Film français, 1 h 33 min, sorti le 21 octobre 2020.
Parti pour faire un film sur une fermeture d’usine, Éric Guéret a tourné pendant près de deux ans dans une entreprise qui, à ce jour, a réussi à survivre et à sauver les emplois de ceux qui y travaillent : l’aciérie de Saint-Saulve (département du Nord), Ascoval.
Sinistre ballet des repreneurs
L’histoire tourmentée commence en 2016-2017 avec la décision de Vallourec de se débarrasser de l’aciérie qui, pourtant, produit des aciers spéciaux d’excellente qualité. Éric Guéret a tourné dans l’usine avec l’accord de la direction et s’est fait accepter de celles et ceux qui y travaillent. Les meilleurs moments du film sont ceux où apparaissent et parlent les ouvriers, fiers de leur métier, de leur savoir-faire et des produits qu’ils fabriquent.

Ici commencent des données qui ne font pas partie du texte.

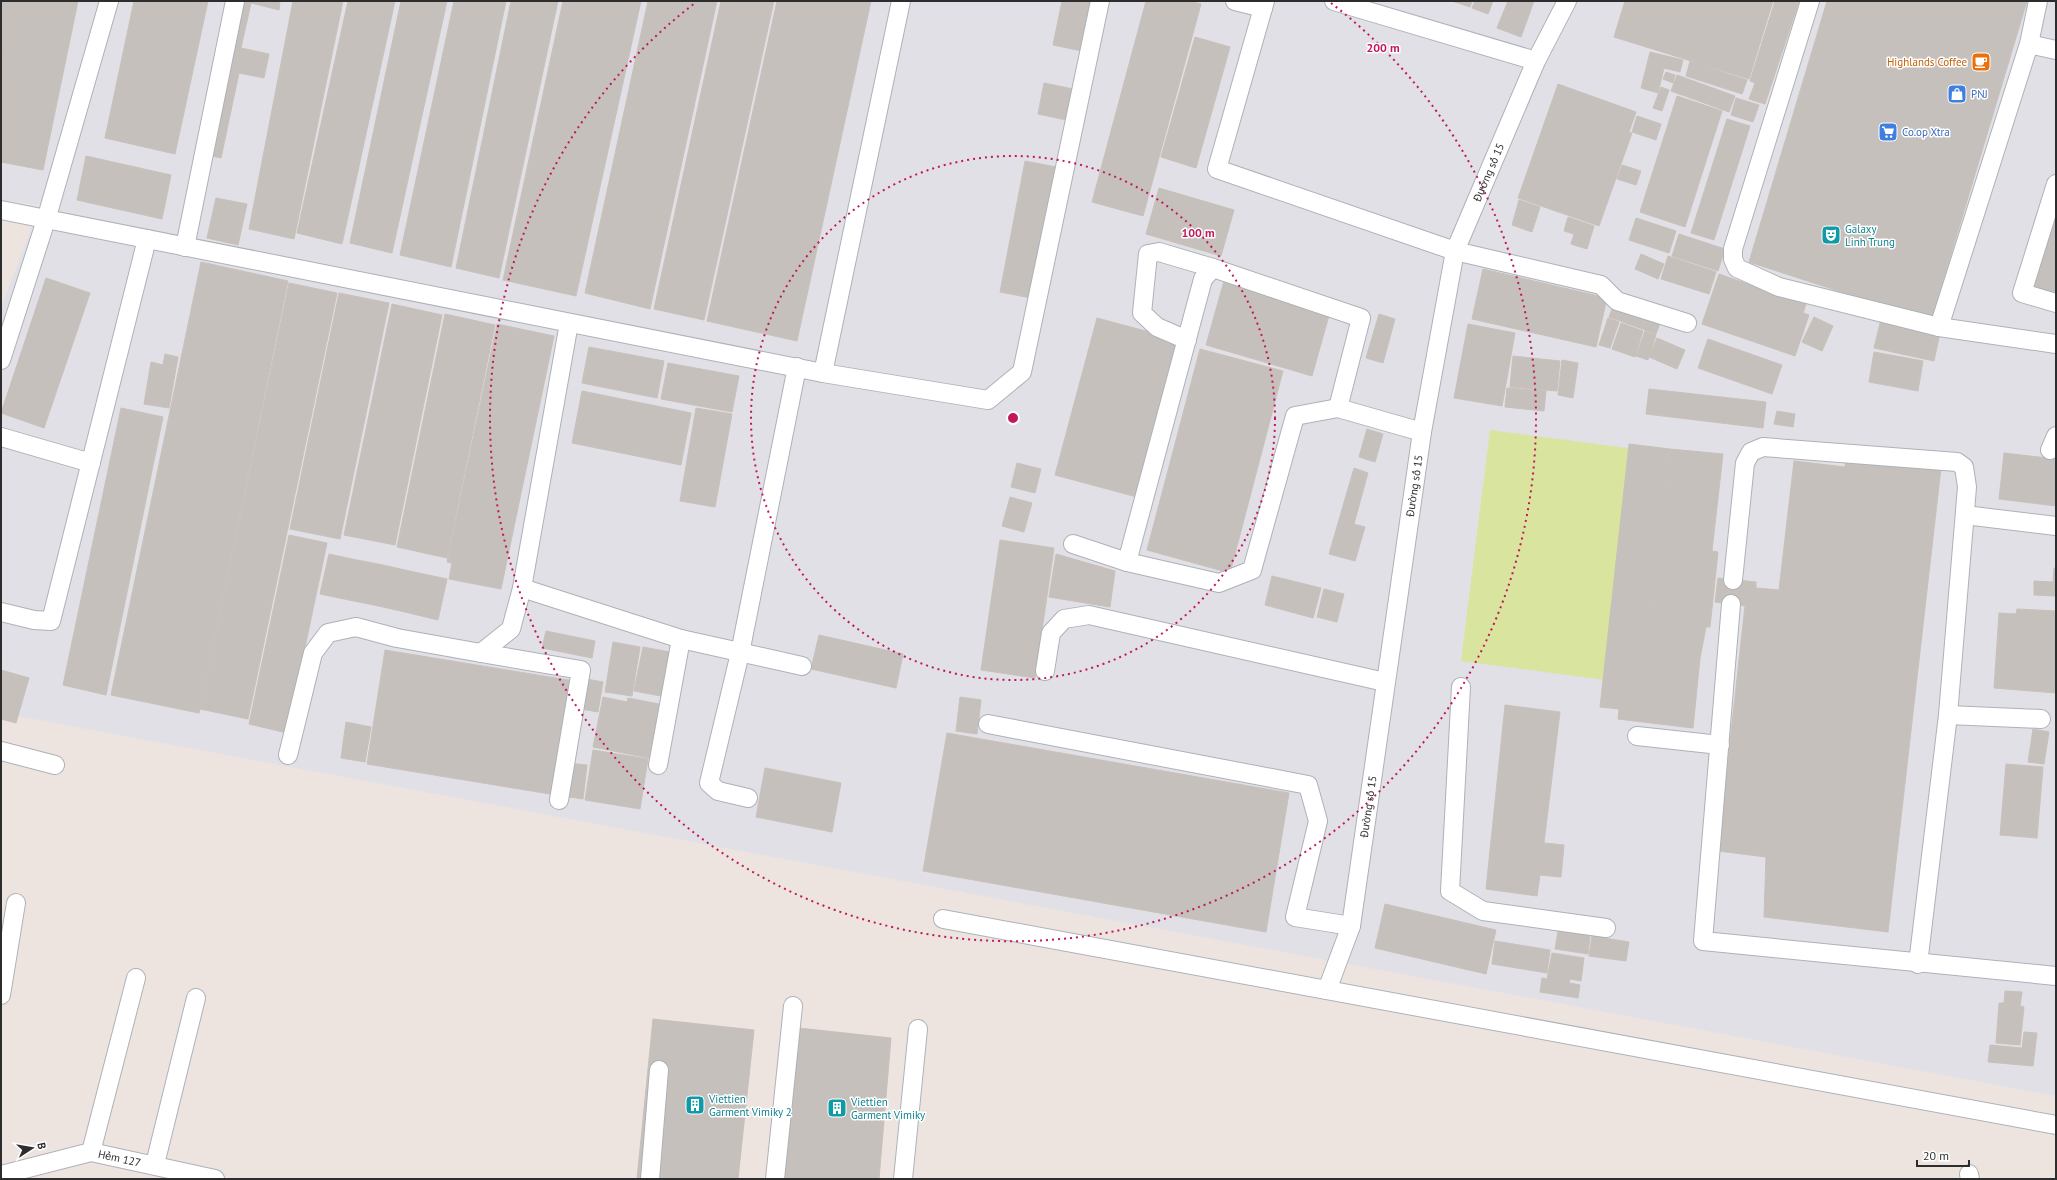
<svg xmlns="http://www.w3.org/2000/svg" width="2057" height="1180" viewBox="0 0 2057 1180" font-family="'PT Sans',sans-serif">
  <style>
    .industrial { fill: #e0e0e6 }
    .pitch { fill: #d9e59e }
    .building { fill: #c6c0bc; stroke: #c9c0ba }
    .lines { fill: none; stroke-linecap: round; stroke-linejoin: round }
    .minor-tunnel { stroke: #c7bfbc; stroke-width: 18; stroke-dasharray: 18 9; stroke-linecap: butt }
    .minor-casing { stroke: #adb2b8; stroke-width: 20 }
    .minor { stroke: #fff; stroke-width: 18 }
    .ring { fill: none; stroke: #c2185b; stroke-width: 2; stroke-dasharray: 2 4 }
    .labels { text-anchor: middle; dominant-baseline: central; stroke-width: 3; stroke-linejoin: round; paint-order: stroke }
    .food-label { font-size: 11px; fill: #c56008; stroke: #fff; text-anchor: end }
    .shop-label { font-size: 11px; fill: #366cbe; stroke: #fff; text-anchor: start }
    .street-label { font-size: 11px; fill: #2d2d2d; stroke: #fff }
    .culture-label { font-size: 11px; fill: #0d838f; stroke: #fff; text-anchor: start }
    .centre { fill: #c2185b; stroke: #fff; stroke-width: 2 }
    .ring-label { font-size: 12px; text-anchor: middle; font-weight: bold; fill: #c2185b; stroke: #fff; stroke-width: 3; stroke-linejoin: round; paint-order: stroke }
  </style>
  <rect width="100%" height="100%" fill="#ede4e0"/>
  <polygon class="industrial" points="1,1 2056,1 2056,1096 1,713 1,308 40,205 1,200"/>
  <polygon class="pitch" points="1490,430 1642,450 1613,681 1461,661"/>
  <g class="building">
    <polygon points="1,1 18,1 1,81"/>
    <polygon points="18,1 78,1 43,170 1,162 1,81"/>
    <polygon points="134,1 208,1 175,154 105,138"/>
    <polygon points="236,1 280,1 279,10 251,3 241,48 269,54 264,78 239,73 221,158 203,154"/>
    <polygon points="293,1 343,1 294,239 249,229"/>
    <polygon points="348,1 395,1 342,244 297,233"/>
    <polygon points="401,1 447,1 392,253 350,243"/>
    <polygon points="454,1 506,1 451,267 400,255"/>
    <polygon points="511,1 558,1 499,278 456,268"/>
    <polygon points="563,1 641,1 576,296 503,280"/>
    <polygon points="648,1 717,1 650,309 585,293"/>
    <polygon points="721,1 774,1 704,320 654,309"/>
    <polygon points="777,1 871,1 797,341 707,321"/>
    <polygon points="1062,1 1092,1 1082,51 1053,45"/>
    <polygon points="1146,1 1189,1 1201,4 1143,216 1092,202"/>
    <polygon points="1452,1 1472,1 1470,7"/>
    <polygon points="1475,1 1493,1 1488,14 1472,8"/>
    <polygon points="1508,1 1534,1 1521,37 1497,28"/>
    <polygon points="1625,1 1773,1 1749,79 1614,37"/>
    <polygon points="1775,1 1799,1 1765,104 1749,99 1755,83 1750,81"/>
    <polygon points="1827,1 2027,1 1931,321 1749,262"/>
    <polygon points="1195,37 1230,47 1196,168 1161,157"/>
    <polygon points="1650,52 1683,60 1680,72 1664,68 1658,93 1641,88"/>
    <polygon points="1690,61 1747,80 1742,94 1686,76"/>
    <polygon points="1666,72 1675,75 1673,83 1663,79"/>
    <polygon points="1677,75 1735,96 1729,112 1671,91"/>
    <polygon points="1044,83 1073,89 1066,120 1038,114"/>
    <polygon points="1558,84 1636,112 1629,132 1632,133 1599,226 1518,198"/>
    <polygon points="1661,87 1669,90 1662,111 1653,108"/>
    <polygon points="1677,96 1722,111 1685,227 1640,212"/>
    <polygon points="1736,98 1759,105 1753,122 1731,115"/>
    <polygon points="1637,116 1661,124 1656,140 1632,132"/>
    <polygon points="1727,119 1750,126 1714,240 1691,233"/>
    <polygon points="86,156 171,175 162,219 77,200"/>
    <polygon points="1025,161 1056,167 1031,298 1000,292"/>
    <polygon points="1622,165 1641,171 1636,185 1617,179"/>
    <polygon points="1159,188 1234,210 1221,256 1146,234"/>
    <polygon points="216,198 247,204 238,245 207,238"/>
    <polygon points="1519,200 1540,207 1532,232 1512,225"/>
    <polygon points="2056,210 2056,296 2032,289"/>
    <polygon points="1568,217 1594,226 1587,249 1571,244 1574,234 1564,231"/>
    <polygon points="1636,218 1676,231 1669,253 1629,240"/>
    <polygon points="1679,234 1725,249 1718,271 1672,256"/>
    <polygon points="1641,254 1664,264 1658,279 1635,269"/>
    <polygon points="1668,256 1716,272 1709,294 1661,279"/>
    <polygon points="201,262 288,281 199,713 111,695"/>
    <polygon points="1483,269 1607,298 1596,347 1472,319"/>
    <polygon points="1719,274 1806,304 1803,313 1809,315 1795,356 1702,324"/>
    <polygon points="46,278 90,293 44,428 1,413"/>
    <polygon points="1224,281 1330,312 1312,376 1206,345"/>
    <polygon points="289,283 337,293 248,719 200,709"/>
    <polygon points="339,293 389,303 340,539 290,529"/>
    <polygon points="392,304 442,315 395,545 344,535"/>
    <polygon points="1614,304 1661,321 1656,334 1609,317"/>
    <polygon points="445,314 495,325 447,558 397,547"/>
    <polygon points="1379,314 1395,319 1383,363 1366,358"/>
    <polygon points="1882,315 1941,328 1934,361 1874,348"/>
    <polygon points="1814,317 1833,326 1822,351 1802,342"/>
    <polygon points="1097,318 1179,340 1137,497 1055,475"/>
    <polygon points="1608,318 1619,322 1610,348 1599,345"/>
    <polygon points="1621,323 1643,331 1635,357 1612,349"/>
    <polygon points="497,324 554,336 501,589 449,579 452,563 447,562"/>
    <polygon points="1468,324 1515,333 1502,406 1454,398"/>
    <polygon points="1645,331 1656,335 1648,360 1636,356"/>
    <polygon points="1657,338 1685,350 1677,369 1649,357"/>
    <polygon points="1708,339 1782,365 1772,394 1698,368"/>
    <polygon points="589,347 664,361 657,398 582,383"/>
    <polygon points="1200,349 1283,371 1230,573 1147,550"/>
    <polygon points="1874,352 1923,361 1918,391 1869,382"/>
    <polygon points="165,354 178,357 169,408 144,404 151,362 163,365"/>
    <polygon points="1513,356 1560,361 1557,391 1510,387"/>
    <polygon points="1562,360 1578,363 1573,398 1558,395"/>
    <polygon points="668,363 739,376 732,412 661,399"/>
    <polygon points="1507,388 1546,391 1544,411 1505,407"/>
    <polygon points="1649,389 1766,402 1763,428 1646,414"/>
    <polygon points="582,391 691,413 681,465 572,443"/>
    <polygon points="121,408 163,417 106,695 63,685"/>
    <polygon points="696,408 732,414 715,507 680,501"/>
    <polygon points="1777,411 1795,414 1793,427 1774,424"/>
    <polygon points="1367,429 1383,434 1375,462 1359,457"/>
    <polygon points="1629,444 1670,449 1647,652 1700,658 1693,728 1618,719 1619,709 1600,707"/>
    <polygon points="1670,449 1723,454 1712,551 1718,552 1710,627 1706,627 1700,658 1647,652"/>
    <polygon points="2004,453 2056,459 2056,506 1999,499"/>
    <polygon points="1846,458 1941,468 1888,932 1764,917 1766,857 1718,851 1745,606 1715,602 1718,578 1756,582 1756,588 1779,590 1794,461 1845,467"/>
    <polygon points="1017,463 1041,469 1035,493 1011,487"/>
    <polygon points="1354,468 1368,473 1354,524 1365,527 1355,561 1329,554"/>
    <polygon points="1010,497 1032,503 1024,532 1002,526"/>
    <polygon points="289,535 327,543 287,733 249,724"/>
    <polygon points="1000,540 1054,548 1035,678 981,670"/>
    <polygon points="329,554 352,559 344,599 320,594"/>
    <polygon points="1056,554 1115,571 1110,607 1049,597"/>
    <polygon points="352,559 383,565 374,605 344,599"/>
    <polygon points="383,565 414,572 405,612 374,605"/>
    <polygon points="2054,568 2056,568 2056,596 2034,595 2034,581 2053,582"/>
    <polygon points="414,572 447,579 438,620 405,612"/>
    <polygon points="1272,576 1321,588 1313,618 1265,605"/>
    <polygon points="1324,589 1344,594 1337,622 1317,617"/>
    <polygon points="2017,609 2056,611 2056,693 1994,688 1999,613 2016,614"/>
    <polygon points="546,631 595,641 592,658 542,648"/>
    <polygon points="819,635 903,654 896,688 811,669"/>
    <polygon points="613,642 640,647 632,696 605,692"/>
    <polygon points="643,647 670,652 661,696 634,691"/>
    <polygon points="385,650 574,681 556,795 367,764"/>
    <polygon points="1,670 29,678 16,723 1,719"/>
    <polygon points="586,679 603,682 598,712 581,709"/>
    <polygon points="603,697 627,702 628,698 659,704 649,758 593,747"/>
    <polygon points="960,697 981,700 977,734 956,731"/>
    <polygon points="1505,705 1560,712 1544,843 1564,845 1561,877 1540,875 1537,896 1486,889"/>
    <polygon points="346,722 371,727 365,762 341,758"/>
    <polygon points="2033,729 2049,732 2044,764 2028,762"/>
    <polygon points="947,733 1289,793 1266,932 923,871"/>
    <polygon points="593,750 648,759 640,809 585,800"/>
    <polygon points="567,763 587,765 583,799 562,796"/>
    <polygon points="2006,764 2043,767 2037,838 2000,835"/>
    <polygon points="765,768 841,783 832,832 756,817"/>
    <polygon points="1385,904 1496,930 1486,974 1375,948"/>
    <polygon points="1558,931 1590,936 1588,954 1555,949"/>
    <polygon points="1592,936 1629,942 1626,961 1589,956"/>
    <polygon points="1495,941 1550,950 1547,973 1492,964"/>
    <polygon points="1552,953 1584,958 1581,981 1570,979 1569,983 1580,985 1578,998 1540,992 1542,978 1547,979"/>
    <polygon points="2005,991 2022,992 2020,1006 2024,1007 2020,1045 1996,1043 1999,1003 2004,1003"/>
    <polygon points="653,1019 754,1030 738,1179 637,1179"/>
    <polygon points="799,1028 891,1038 879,1179 778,1179"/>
    <polygon points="2024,1032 2037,1033 2033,1066 1988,1062 1990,1045 2022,1048"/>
  </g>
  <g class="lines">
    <polyline class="minor-tunnel" points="1731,604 1733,580"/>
    <defs>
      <g id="minor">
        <polyline points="1235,1 1263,8"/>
        <polyline points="1265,1 1217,169 1455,251 1601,285 1617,301 1687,323"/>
        <polyline points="1334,1 1536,61"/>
        <polyline points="1810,1 1733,249 1733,259 1737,268 1779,287 1939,327 2056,344"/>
        <polyline points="2029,44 2056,50"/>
        <polyline points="2056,184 2022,293 2056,303"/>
        <polyline points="1,210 823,373 988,400 1022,372 1100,1"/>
        <polyline points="185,247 235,1"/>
        <polyline points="569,323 522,588 681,639 802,666"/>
        <polyline points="1939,327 2029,44 2038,1"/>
        <polyline points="1187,340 1157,327 1142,313 1148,254 1159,252 1213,268"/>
        <polyline points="1,360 46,220 109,1"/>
        <polyline points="823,373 901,1"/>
        <polyline points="1,437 91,463"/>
        <polyline points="2050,450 2056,436"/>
        <polyline points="1965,515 2056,526"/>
        <polyline points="1073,544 1127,562 1219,583 1252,570 1295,416 1338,408 1422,432"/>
        <polyline points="1127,562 1203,279 1213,268 1361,318 1338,408"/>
        <polyline points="1733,580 1745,463 1751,452 1763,447 1957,462 1964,467 1967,487 1948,715 1918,964"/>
        <polyline points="1731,604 1703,941 2056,976"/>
        <polyline points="1,612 34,620 51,621 147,239"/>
        <polyline points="481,653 581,670 559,800"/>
        <polyline points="1045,671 1051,633 1064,619 1089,615 1385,682"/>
        <polyline points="1461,687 1450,891 1483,911 1606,928"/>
        <polyline points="1948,715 2041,719"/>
        <polyline points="988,724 1308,785 1318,821 1295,917 1351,926"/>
        <polyline points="1637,736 1720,745"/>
        <polyline points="1,751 55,765"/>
        <polyline points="288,755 313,653 328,633 356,627 397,638 481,653 511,629 522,588"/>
        <polyline points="658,765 681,639"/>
        <polyline points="748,798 718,791 709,783 740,653 797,367"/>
        <polyline points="943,919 2056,1125"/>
        <path id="s1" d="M1327 990 1351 926 1422 432 1455 251 1536 61 1567 1"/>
        <polyline points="1,995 16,903"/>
        <polyline points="91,1152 136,978"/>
        <polyline points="155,1164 196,998"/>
        <polyline points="1969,1174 1970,1179"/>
        <path id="s2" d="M1 1175 91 1152 215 1179"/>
        <polyline points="650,1179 659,1070"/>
        <polyline points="775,1179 793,1006"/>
        <polyline points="903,1179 918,1029"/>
      </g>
    </defs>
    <use href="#minor" class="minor-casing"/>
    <use href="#minor" class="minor"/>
  </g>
  <g class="ring">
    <circle cx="1013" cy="418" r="262"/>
    <path d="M1331 3A523 523 0 1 1 695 3"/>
  </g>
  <defs>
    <symbol id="cafe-square" viewBox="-11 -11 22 22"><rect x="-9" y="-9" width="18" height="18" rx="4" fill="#e8710a" stroke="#fff"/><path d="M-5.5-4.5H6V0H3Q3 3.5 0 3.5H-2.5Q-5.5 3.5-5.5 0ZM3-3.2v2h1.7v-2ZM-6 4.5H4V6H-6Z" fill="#fff"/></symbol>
    <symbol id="shop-square" viewBox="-11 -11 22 22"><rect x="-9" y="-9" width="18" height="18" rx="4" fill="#3f7fe0" stroke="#fff"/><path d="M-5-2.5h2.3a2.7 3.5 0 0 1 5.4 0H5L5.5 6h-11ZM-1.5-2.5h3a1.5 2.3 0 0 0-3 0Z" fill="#fff"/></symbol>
    <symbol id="supermarket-square" viewBox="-11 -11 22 22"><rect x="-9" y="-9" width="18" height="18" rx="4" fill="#3f7fe0" stroke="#fff"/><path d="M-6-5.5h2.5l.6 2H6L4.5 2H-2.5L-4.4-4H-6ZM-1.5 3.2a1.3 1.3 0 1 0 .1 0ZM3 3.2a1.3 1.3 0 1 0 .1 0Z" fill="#fff"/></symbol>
    <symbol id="theatre-square" viewBox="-11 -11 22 22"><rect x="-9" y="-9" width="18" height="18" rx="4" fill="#0f9aa8" stroke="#fff"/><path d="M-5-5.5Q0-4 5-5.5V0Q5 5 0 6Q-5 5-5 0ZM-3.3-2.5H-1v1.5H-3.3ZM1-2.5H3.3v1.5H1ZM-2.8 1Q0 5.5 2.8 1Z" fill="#fff"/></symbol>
    <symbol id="building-square" viewBox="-11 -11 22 22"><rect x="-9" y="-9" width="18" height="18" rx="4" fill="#0f9aa8" stroke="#fff"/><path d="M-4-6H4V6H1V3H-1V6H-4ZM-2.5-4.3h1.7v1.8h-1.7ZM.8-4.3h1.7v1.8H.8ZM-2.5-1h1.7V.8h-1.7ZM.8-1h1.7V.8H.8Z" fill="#fff"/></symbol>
  </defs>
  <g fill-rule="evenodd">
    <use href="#cafe-square" x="1970" y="51" width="22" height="22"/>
    <use href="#shop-square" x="1946" y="83" width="22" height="22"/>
    <use href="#supermarket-square" x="1877" y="121" width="22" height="22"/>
    <use href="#theatre-square" x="1820" y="224" width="22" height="22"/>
    <use href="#building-square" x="684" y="1094" width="22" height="22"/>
    <use href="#building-square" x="826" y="1097" width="22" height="22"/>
  </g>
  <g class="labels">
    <g class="food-label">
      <text x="1967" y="62">Highlands Coffee</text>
    </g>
    <g class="shop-label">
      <text x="1971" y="94">PNJ</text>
      <text x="1902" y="132">Co.op Xtra</text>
    </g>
    <g class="street-label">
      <text stroke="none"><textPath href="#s1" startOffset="837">Đường số 15</textPath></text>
      <text stroke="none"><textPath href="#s1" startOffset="513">Đường số 15</textPath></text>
      <text stroke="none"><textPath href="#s1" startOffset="189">Đường số 15</textPath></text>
      <text stroke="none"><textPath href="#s2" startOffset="122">Hẻm 127</textPath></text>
    </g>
    <g class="culture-label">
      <text x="1845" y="229">Galaxy<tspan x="1845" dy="13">Linh Trung</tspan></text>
      <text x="709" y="1099">Viettien<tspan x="709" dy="13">Garment Vimiky 2</tspan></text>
      <text x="851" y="1102">Viettien<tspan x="851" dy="13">Garment Vimiky</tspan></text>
    </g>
  </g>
  <circle cx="1013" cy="418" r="6" class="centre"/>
  <g class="ring-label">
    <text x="1383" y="52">200 m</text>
    <text x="1198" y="237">100 m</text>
  </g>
  <rect width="2057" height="1180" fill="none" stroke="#2d2d2d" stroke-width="4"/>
  <g transform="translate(32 1148) rotate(78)" stroke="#ffffff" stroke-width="3" paint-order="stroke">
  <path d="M0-3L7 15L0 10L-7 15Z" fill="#2d2d2d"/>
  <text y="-6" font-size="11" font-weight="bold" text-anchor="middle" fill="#2d2d2d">B</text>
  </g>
  <path d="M1917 1160v6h52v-6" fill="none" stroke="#2d2d2d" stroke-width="2"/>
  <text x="1923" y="1160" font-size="12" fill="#2d2d2d" stroke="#ffffff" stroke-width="3" paint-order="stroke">20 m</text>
</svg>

Le film décrit bien la façon dont une usine et ses salariéEs peuvent, être au fil des mois et des années, ballottés entre les repreneurs au milieu des discours mensongers de représentants des pouvoirs publics. Tout ceci malgré les efforts des ouvriers pour augmenter la productivité, y compris en renonçant à certains avantages acquis. Le film montre aussi à quel point le combat contre la fermeture est épuisant pour les travailleurEs de l’usine qui se demandent de quoi leur lendemain sera fait.
Toutefois, les personnages emblématiques mis en avant dans le film – Xavier Bertrand (le président de région), le directeur de l’entreprise, Olivier le délégué de la CFDT (majoritaire) – constituent un cocktail qui a pu dans ce cas d’espèce jouer un rôle positif mais qui n’est pas transposable ailleurs – de nombreux exemples l’ont montré. On s’étonne de voir Xavier Bertrand, ancien ministre de Sarkozy, tirer à boulets rouges sur la collusion entre la haute-administration et Vallourec. Et il y a lieu de s’interroger sur les motivations de la miraculeuse conversion du ministère de l’Économie (Bruno Le Maire et Agnès Pannier-Runacher) en faveur de la survie de l’entreprise.
Après que le film a été terminé, le feuilleton des repreneurs a continué jusqu’en août de cette année avec la reprise par l’entreprise britannique Liberty Steel. Et ce n’est peut-être pas fini…. Autant que le récit d’une survie, le film illustre la situation des travailleurEs dans un système capitaliste où ils et elles sont à la merci de repreneurs rapaces.